Hunting in Vermont

By Paul Jensen

Small Munsterlander News, 5 April 1999

Two years ago I hunted in Vermont and wrote about it in a little article, "Season Opener 1996." I didn’t go to Vermont last year since the snowfall came so early that there was no woodcock season to speak of. This past September I was judging a NAVHDA test at new testing grounds that Phil Thayer had found near his new home. During the test we flushed plenty of ruffed grouse and Phil suggested that I come up for the opening day and hunt for woodcock and grouse. Who could say no?

October rolled around and I packed the car with the dogs, clothes and shotguns and we were off to the Northern Central Vermont to find some birds. Phil is a service technician for fax machines and copiers and his territory covers about a hundred square miles. While driving around to visit various clients Phil will inspect the landscape and pick out the most prominent places for woodcock and grouse. When the hunting season comes around Phil will put one of his dogs in the car and bring his hunting gear with him, and during the lunch hour he will hunt the covers he has found earlier in the year. Phil has identified about 70 individual covers, varying in size from a few acres to several dozen acres. Phil couldn’t join me so I was furnished with a map with x-s all over indicating the covers that Phil believed would have the greatest prospects for morning and afternoon hunts.

- [Problem set]
- 1) In the Vermont hunting article, what did the writer pack in the car for the trip to Northern Central Vermont?
- 2) Carry on the Vermont hunting article from its last sentence.
The listing comes from a separate source.

- [Record excerpts]
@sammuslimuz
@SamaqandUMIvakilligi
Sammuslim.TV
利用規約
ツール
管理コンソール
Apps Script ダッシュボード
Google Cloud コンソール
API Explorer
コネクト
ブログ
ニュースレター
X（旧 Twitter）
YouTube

---

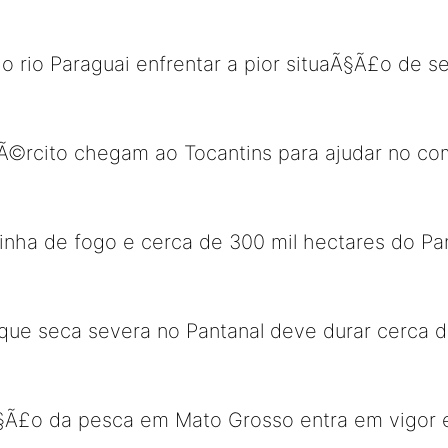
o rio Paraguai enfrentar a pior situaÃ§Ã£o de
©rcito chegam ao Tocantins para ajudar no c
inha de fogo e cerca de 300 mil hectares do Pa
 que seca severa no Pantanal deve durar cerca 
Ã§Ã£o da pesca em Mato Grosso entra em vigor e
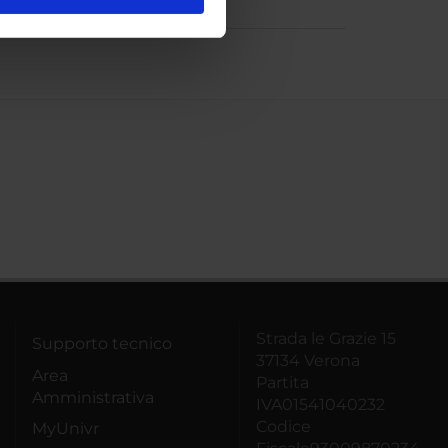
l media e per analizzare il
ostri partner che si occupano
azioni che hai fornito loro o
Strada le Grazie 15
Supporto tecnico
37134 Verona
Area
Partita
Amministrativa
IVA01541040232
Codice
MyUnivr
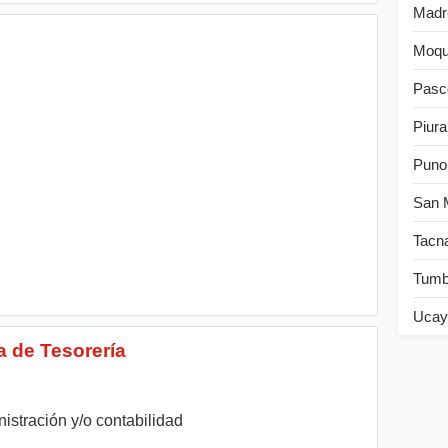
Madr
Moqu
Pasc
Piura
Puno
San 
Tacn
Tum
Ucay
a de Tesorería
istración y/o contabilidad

- [Your responses]
- 1) The dogs, clothes and shotguns.

- 2)
I started out Saturday morning and hunted all-day and even though I had flushed a couple of birds they were not as plentiful as we had seen them during the September test. The reason was possibly that the weather was still too warm and the grouse had gone to higher grounds and no woodcock flights had come in from the north. By 4 o’clock in the afternoon I still did not have a bird in my bag. I started out in a new cover and just before we reached the boundary Appi goes on point. Up came two woodcocks and I swung on the bird that went to the right only to find myself looking right into the sun. No bird! Out of the sides of my eyes I had seen the direction in which the other bird flew so Appi and I went to hunt him up. Within a minute Appi was on point again and we got that bird. I felt more comfortable now since I didn’t get skunked on opening day. We were moving back to the car and Appi goes on point again and the second bird was in the bag. Continuing on towards the car Appi goes on point for the fourth time and I missed that bird. I had a good location for its landing and brought Appi into the bird in good wind and we got our day’s limit.

Sunday morning I started out in one of the areas where I had seen birds on Saturday. I had not gotten any since the woodcocks flew between the nearby houses and me. I didn’t want to spray the houses with pellets. I also had had a wild flush on a grouse. Sure enough not more than 20 yards from where I had flushed the grouse on Saturday Felix goes on point and the first grouse was in the bag. We visited several other covers during the day and collected our limit of woodcock so we said goodbye to Phil after having had a great weekend. Phil’s place is about 220 miles from my house and I traveled 216 miles between covers over the weekend!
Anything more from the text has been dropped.